Dilena Pathragoda, Managing Director of the Centre for Environmental Justice (CEJ), has said the growing environmental damage across the island is not the result of regulatory gaps, but of persistent failure to enforce existing laws.
“Sri Lanka does not suffer from a lack of environmental regulations — it suffers from a lack of political will to enforce them,” Pathragoda told The Sunday Island. “Environmental destruction is taking place openly, often with official knowledge, and almost always without accountability.”
Dr. Pathragoda has said environmental impact assessments are increasingly treated as procedural formalities rather than binding safeguards, allowing ecologically sensitive areas to be cleared or altered with minimal oversight.

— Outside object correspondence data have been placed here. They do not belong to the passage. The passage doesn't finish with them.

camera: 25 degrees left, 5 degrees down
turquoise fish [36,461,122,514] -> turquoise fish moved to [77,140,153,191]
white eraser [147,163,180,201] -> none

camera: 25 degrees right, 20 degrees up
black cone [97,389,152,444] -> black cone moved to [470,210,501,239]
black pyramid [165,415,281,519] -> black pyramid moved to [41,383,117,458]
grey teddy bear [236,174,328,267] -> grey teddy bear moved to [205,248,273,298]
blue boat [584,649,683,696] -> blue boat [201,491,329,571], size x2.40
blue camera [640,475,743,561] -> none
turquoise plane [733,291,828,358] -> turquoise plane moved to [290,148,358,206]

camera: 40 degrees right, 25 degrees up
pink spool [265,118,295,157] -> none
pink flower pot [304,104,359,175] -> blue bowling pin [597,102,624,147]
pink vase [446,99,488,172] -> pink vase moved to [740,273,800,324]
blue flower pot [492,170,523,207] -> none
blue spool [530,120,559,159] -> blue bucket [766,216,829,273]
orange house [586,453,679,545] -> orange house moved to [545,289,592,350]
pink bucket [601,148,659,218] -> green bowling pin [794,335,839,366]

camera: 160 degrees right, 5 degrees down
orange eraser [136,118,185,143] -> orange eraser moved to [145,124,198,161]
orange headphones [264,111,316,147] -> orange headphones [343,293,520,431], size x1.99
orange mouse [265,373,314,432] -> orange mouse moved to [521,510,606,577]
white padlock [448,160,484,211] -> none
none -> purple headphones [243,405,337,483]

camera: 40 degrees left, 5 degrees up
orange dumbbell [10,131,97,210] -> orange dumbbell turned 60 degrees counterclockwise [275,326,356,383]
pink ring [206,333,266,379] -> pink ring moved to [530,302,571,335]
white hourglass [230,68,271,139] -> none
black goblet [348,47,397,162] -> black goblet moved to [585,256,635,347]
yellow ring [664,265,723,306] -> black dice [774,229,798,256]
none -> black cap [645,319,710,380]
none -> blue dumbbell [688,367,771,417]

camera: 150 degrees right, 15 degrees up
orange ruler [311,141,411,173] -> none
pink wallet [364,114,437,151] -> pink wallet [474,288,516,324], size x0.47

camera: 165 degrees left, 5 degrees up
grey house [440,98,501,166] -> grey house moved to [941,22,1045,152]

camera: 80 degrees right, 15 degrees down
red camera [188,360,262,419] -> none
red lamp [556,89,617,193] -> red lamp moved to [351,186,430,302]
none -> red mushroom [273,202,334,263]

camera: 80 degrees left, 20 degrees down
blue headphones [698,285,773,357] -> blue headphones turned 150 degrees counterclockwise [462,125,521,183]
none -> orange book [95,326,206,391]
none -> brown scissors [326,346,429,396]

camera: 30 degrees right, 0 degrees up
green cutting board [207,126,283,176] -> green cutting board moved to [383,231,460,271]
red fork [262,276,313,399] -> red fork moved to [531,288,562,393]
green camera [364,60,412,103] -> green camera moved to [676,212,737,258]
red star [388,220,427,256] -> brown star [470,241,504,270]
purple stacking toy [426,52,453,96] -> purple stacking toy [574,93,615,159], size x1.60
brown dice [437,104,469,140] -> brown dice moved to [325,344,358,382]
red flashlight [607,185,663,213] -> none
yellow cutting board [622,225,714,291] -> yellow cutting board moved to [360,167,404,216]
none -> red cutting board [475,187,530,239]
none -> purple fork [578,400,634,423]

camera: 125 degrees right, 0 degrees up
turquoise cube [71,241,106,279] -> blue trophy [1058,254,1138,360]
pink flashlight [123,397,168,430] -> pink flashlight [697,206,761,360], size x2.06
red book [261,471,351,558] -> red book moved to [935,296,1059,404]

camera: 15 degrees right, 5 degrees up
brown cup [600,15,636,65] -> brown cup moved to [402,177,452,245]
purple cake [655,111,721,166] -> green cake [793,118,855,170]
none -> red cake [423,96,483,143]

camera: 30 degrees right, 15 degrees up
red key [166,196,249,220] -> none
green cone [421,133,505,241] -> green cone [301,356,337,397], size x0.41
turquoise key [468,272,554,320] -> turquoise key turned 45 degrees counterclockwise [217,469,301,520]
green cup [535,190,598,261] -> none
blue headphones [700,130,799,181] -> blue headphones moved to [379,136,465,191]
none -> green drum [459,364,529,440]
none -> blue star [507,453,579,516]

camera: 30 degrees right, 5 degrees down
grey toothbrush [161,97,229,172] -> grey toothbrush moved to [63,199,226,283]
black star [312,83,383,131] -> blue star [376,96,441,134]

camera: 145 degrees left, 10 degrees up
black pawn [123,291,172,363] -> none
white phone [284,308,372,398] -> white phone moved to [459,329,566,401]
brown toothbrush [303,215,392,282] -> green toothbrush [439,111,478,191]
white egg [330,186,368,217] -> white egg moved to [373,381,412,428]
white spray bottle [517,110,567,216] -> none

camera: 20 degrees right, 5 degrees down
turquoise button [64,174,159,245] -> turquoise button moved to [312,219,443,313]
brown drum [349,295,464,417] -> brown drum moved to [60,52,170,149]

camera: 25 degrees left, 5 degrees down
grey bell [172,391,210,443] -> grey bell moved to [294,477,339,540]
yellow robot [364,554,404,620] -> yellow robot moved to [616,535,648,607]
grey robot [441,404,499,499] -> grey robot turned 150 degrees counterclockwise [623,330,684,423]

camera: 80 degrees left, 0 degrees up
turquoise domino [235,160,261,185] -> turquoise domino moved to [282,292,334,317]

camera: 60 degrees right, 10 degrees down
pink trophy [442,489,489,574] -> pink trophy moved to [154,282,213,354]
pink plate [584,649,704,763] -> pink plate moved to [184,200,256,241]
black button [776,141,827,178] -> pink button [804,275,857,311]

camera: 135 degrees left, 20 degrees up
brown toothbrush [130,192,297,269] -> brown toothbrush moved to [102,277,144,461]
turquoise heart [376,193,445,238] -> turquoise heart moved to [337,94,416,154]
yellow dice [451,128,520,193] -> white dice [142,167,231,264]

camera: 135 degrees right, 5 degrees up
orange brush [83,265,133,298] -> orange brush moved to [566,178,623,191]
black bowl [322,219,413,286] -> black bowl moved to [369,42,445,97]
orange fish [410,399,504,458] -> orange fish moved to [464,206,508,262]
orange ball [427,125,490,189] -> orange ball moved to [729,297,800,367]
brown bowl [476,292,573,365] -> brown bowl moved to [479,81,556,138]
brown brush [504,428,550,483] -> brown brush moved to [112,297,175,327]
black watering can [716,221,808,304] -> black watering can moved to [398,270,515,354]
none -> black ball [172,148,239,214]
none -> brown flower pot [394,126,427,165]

“When environmental approvals are rushed, diluted or ignored altogether, the consequences are predictable — habitat loss, biodiversity decline and escalating conflict between humans and nature,” Pathragoda said.
Environmental activist Janaka Withanage warned that unregulated development and land-use changes are dismantling natural ecosystems that have sustained rural communities for generations.
“We are destroying natural buffers that protect people from floods, droughts and soil erosion,” Withanage said. “Once wetlands, forests and river catchments are damaged, the impacts are felt far beyond the project site.”
Withanage said communities are increasingly left vulnerable as environmental degradation accelerates, while those responsible rarely face legal consequences.
“What we see is selective enforcement,” he said. “Small-scale offenders are targeted, while large-scale violations linked to powerful interests continue unchecked.”
Both environmentalists warned that climate variability is amplifying the damage caused by poor planning, placing additional strain on ecosystems already weakened by deforestation, sand mining and infrastructure expansion.
Pathragoda stressed that environmental protection must be treated as a national priority rather than a development obstacle.
“Environmental laws exist to protect people, livelihoods and the economy,” he said. “Ignoring them will only increase disaster risk and long-term economic losses.”
Withanage echoed the call for urgent reform, warning that continued neglect would result in irreversible damage.
“If this trajectory continues, future generations will inherit an island far more vulnerable and far less resilient,” he said.
Environmental groups say Sri Lanka’s standing as a biodiversity hotspot — and its resilience to climate-driven disasters — will ultimately depend on whether environmental governance is restored before critical thresholds are crossed.